All three of them suffer from the tedious delusion that they are not mere comics, but bold, uncensorable gadflies whose responsibility it is to speak truth to trans people – er, power. The Rogan difference is that his career has reached cult leader levels without even really bothering with the comedy. (Gervais and Chappelle will always have past triumphs to their name, and at minimum, echoes of those triumphs will probably continue throughout their careers.) Standup was once Rogan’s career; now it’s more of a side hustle compared to his ultra-popular podcast which is, notably, not Rogan doing jokes for hours. Jokes are just Rogan’s fallback – what he uses as an excuse when he’s talking shit or using his huge platform to convince a bunch of listeners that they’re getting something more akin to a thoughtful current events chat, instead of an ill-informed ex-comic spouting off.
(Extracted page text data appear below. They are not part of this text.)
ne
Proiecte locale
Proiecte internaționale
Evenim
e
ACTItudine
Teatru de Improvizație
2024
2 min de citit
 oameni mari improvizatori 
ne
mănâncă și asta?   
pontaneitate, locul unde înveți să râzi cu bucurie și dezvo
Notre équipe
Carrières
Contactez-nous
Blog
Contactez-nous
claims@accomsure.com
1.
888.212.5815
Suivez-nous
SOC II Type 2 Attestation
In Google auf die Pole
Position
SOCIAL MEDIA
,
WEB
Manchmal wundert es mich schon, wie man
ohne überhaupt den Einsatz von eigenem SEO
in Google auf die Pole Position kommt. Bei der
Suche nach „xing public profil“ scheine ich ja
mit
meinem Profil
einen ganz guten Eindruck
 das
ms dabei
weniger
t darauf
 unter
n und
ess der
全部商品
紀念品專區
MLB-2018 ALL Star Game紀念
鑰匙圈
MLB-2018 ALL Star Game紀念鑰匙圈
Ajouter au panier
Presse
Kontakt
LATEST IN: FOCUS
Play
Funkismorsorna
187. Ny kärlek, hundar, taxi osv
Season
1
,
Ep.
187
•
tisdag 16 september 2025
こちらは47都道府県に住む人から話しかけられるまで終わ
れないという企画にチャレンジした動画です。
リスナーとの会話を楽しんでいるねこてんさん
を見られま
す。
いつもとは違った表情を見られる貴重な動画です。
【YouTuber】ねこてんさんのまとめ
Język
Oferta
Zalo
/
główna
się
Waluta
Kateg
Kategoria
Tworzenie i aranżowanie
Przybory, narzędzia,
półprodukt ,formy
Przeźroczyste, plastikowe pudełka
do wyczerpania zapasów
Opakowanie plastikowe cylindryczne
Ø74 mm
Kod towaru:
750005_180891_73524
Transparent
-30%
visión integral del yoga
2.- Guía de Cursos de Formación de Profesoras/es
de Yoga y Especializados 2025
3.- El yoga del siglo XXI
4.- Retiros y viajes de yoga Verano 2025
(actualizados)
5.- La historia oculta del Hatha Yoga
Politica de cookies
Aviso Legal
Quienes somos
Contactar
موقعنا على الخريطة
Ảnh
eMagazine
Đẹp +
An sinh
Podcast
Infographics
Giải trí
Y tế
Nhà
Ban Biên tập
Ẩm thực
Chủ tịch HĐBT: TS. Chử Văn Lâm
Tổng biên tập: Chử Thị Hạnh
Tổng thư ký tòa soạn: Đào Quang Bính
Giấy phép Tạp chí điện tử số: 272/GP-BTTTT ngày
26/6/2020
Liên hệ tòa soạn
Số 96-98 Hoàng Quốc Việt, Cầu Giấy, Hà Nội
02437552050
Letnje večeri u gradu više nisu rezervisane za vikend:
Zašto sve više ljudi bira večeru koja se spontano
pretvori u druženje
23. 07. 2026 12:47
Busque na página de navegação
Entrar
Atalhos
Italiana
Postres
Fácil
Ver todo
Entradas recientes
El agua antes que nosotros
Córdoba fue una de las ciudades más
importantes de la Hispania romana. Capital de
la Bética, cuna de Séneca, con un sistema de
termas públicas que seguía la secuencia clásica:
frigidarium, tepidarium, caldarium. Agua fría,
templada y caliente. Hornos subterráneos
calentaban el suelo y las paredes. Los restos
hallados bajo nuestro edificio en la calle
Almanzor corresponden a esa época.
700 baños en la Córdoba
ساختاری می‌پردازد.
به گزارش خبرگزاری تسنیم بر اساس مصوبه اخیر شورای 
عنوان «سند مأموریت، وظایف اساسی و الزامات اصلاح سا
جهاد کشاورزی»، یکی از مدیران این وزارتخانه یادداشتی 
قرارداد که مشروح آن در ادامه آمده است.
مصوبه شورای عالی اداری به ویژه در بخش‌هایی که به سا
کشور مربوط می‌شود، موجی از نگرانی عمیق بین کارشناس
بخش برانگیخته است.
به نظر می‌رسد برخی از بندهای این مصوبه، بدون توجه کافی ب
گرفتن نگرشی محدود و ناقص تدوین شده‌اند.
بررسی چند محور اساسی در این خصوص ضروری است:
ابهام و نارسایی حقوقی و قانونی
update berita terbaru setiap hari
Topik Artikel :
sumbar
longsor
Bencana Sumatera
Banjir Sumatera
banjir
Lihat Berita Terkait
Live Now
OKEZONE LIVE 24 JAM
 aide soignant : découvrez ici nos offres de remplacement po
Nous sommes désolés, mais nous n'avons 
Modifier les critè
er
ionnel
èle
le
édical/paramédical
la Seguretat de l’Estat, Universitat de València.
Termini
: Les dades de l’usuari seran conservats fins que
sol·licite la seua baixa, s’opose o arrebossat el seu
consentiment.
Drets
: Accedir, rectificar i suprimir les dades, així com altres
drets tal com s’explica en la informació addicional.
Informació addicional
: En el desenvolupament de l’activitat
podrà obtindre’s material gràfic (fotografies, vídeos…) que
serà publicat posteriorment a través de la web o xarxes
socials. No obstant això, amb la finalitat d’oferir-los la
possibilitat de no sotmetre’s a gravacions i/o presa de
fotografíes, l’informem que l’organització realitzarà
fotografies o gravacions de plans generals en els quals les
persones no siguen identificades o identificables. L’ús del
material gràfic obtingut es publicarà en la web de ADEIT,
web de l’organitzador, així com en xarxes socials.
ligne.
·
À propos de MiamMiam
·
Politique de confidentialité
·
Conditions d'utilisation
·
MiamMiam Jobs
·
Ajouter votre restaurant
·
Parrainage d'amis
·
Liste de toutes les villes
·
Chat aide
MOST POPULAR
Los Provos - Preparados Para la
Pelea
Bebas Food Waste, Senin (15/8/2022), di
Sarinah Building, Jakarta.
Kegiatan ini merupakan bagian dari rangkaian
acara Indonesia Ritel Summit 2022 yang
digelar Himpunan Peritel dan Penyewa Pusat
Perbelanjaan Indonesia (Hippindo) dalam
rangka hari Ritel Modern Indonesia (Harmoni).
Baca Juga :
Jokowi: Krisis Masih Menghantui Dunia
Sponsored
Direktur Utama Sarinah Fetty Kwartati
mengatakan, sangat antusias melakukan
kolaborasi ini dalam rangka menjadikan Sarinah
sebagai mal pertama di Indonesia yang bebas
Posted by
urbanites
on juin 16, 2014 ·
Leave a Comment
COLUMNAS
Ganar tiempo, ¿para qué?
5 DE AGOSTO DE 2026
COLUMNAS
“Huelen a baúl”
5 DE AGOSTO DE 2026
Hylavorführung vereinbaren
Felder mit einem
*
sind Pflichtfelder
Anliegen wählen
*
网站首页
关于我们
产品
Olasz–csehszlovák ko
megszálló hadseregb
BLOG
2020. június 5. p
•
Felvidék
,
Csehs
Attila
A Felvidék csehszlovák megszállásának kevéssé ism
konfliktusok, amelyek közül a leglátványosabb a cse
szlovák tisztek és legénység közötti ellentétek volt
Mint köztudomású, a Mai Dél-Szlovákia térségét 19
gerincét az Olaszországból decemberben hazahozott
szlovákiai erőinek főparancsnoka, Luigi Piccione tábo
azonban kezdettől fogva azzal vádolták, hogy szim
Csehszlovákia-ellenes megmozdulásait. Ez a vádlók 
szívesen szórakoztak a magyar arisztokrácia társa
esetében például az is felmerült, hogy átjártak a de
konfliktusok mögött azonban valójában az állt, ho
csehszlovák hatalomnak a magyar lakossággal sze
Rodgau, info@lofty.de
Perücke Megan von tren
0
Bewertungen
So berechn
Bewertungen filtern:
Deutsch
Rogan gives away his feelings about what he uses jokes for on this very special. Under the apparent impression that only a bold, select few would dare joke about gay people, he notes how his ridicule is used to ferret people out: “If we can’t joke around you, we know you take yourself too fuckin’ seriously.” In other words: you better like my jokes, or else. It’s a solipsistic worldview that nullifies his attempts at self-deprecation, too, because even qualities he pretends to denigrate in himself, he defines in his own weird terms. He seems to think intelligence, for example, is some nebulous combination of intelligence, and hanging out with him, Joe Rogan. It’s hard to wring much (intentional) comedy from a just-asking-questions podcast host who unironically refers to Elon Musk as “the smartest guy alive”.
It’s equally difficult to buy Rogan’s intimations that comedy is a great equalizer when he can’t say a bad word about the world’s richest man. To some extent, I believe Rogan when he implies he doesn’t want to be seen as a leader or a deep thinker (though not when he claims that he doesn’t think people should listen to him). In a deeply strange and backwards way, the hack-comic-to-podcaster-to-leader-of-men pipeline is all about a desire to reverse-engineer kind of standup clout that came naturally to figures like Richard Pryor or George Carlin, who cancellation-obsessed comics always say they admire. When Rogan tries to go Carlin Mode, however, the results are horrifically embarrassing: “I think words are just supposed to be a sound that you make so I know what you’re thinking,” he says at one point, as part of an argument in favor of slurs, part of a mush-mouthed routine about how everyone knew what he meant when he’d throw around words like “fag” or “retard”.
Again, there’s probably a funny conceit that could be developed around the idea of words as no different than grunts or screams – but it would require Rogan to do some work, rather than just grunting, screaming or miming masturbation. For all of his attempts to project a fun, laid-back image, and all of his protestations about the unifying joys of “just kidding”, Rogan’s special is, at its core, astonishingly self-serious. Rogan’s whole late-period career is an extended argument that comedians are so important, they shouldn’t have to be talented, original, or funny to demand that you laugh.